Records to use Block Start

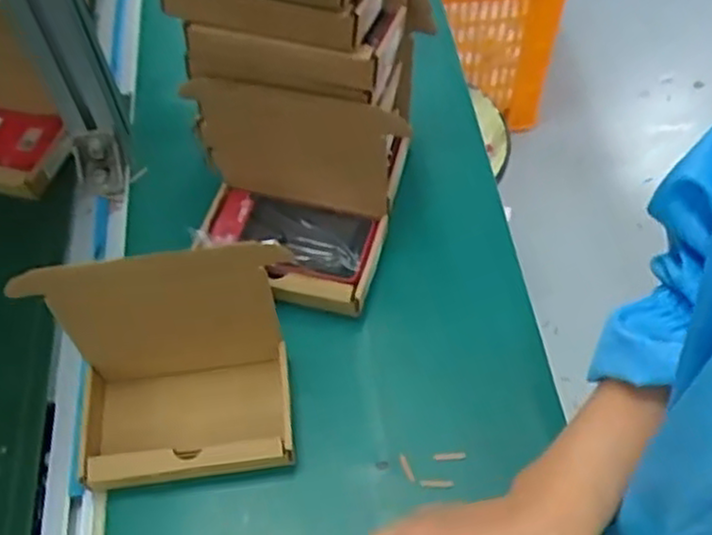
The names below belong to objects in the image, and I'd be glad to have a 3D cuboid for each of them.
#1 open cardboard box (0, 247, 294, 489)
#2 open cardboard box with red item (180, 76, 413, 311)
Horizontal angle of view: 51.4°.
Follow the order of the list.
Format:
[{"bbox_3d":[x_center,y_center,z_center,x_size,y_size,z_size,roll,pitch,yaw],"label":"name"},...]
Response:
[{"bbox_3d":[-0.110,0.067,0.446,0.133,0.126,0.088,-8,56,-4],"label":"open cardboard box"},{"bbox_3d":[-0.052,-0.048,0.516,0.141,0.116,0.097,8,57,7],"label":"open cardboard box with red item"}]

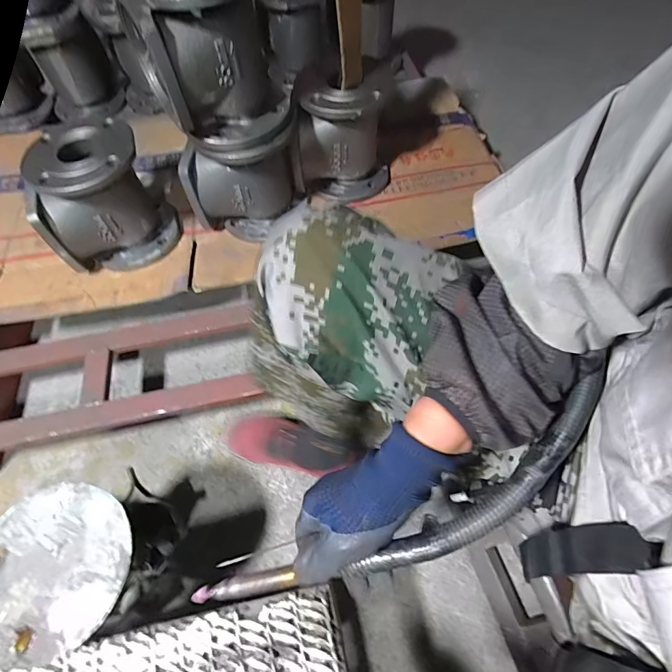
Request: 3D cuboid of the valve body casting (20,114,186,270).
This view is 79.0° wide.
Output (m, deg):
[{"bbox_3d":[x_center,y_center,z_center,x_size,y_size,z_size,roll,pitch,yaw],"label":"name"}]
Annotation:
[{"bbox_3d":[-0.405,-0.239,0.713,0.184,0.194,0.146,-18,60,-7],"label":"valve body casting"}]

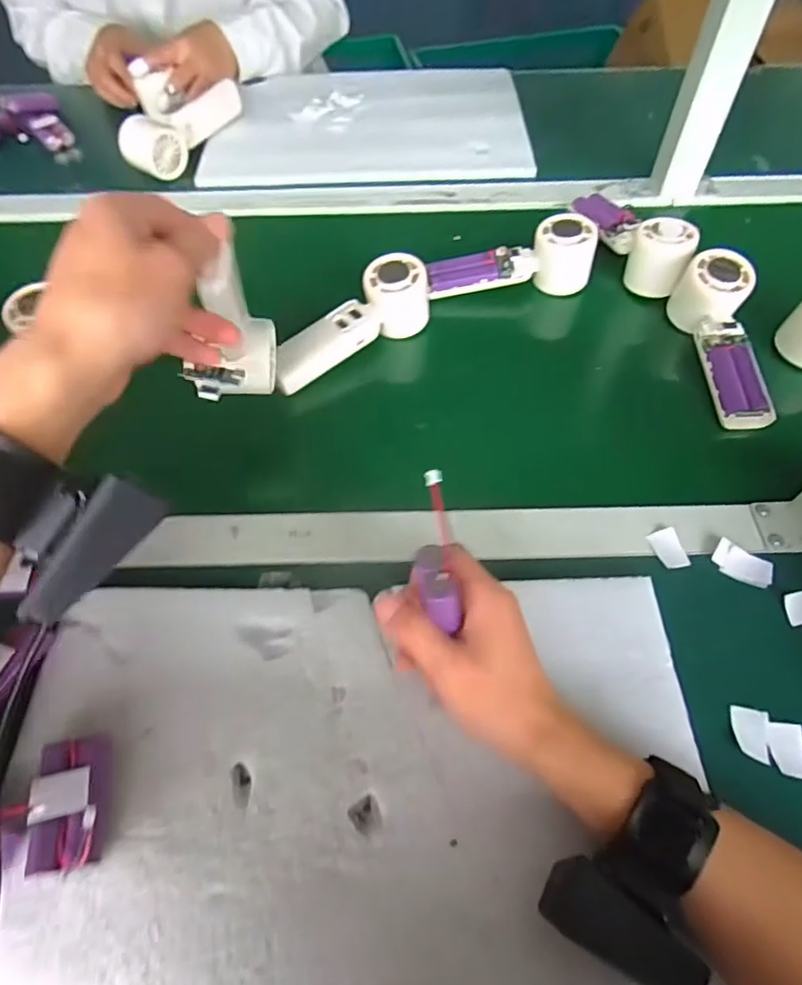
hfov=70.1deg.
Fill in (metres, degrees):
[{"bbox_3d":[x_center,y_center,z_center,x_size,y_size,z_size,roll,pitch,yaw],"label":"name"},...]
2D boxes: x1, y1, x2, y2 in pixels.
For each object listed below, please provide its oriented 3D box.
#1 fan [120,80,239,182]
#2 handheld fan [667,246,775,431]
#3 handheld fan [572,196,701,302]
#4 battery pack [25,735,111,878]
[{"bbox_3d":[-0.269,-0.454,0.703,0.059,0.050,0.167,27,69,12],"label":"fan"},{"bbox_3d":[0.286,-0.131,0.503,0.050,0.055,0.166,-4,66,-1],"label":"handheld fan"},{"bbox_3d":[0.235,-0.266,0.586,0.053,0.059,0.162,-18,54,-7],"label":"handheld fan"},{"bbox_3d":[-0.184,0.171,0.315,0.036,0.018,0.064,-9,66,-3],"label":"battery pack"}]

Records to use Block End

- _Exercise prompt_
Pictures are not part of the copy. Restate everything else in the listing word for word.

- _Expected answer_
The names below belong to objects in the image, and I'd be glad to have a 3D cuboid for each of them.
#1 open cardboard box (0, 247, 294, 489)
#2 open cardboard box with red item (180, 76, 413, 311)
Horizontal angle of view: 51.4°.
Follow the order of the list.
Format:
[{"bbox_3d":[x_center,y_center,z_center,x_size,y_size,z_size,roll,pitch,yaw],"label":"name"},...]
Response:
[{"bbox_3d":[-0.110,0.067,0.446,0.133,0.126,0.088,-8,56,-4],"label":"open cardboard box"},{"bbox_3d":[-0.052,-0.048,0.516,0.141,0.116,0.097,8,57,7],"label":"open cardboard box with red item"}]

Request: 3D cuboid of the valve body casting (20,114,186,270).
This view is 79.0° wide.
Output (m, deg):
[{"bbox_3d":[x_center,y_center,z_center,x_size,y_size,z_size,roll,pitch,yaw],"label":"name"}]
Annotation:
[{"bbox_3d":[-0.405,-0.239,0.713,0.184,0.194,0.146,-18,60,-7],"label":"valve body casting"}]

hfov=70.1deg.
Fill in (metres, degrees):
[{"bbox_3d":[x_center,y_center,z_center,x_size,y_size,z_size,roll,pitch,yaw],"label":"name"},...]
2D boxes: x1, y1, x2, y2 in pixels.
For each object listed below, please provide its oriented 3D box.
#1 fan [120,80,239,182]
#2 handheld fan [667,246,775,431]
#3 handheld fan [572,196,701,302]
#4 battery pack [25,735,111,878]
[{"bbox_3d":[-0.269,-0.454,0.703,0.059,0.050,0.167,27,69,12],"label":"fan"},{"bbox_3d":[0.286,-0.131,0.503,0.050,0.055,0.166,-4,66,-1],"label":"handheld fan"},{"bbox_3d":[0.235,-0.266,0.586,0.053,0.059,0.162,-18,54,-7],"label":"handheld fan"},{"bbox_3d":[-0.184,0.171,0.315,0.036,0.018,0.064,-9,66,-3],"label":"battery pack"}]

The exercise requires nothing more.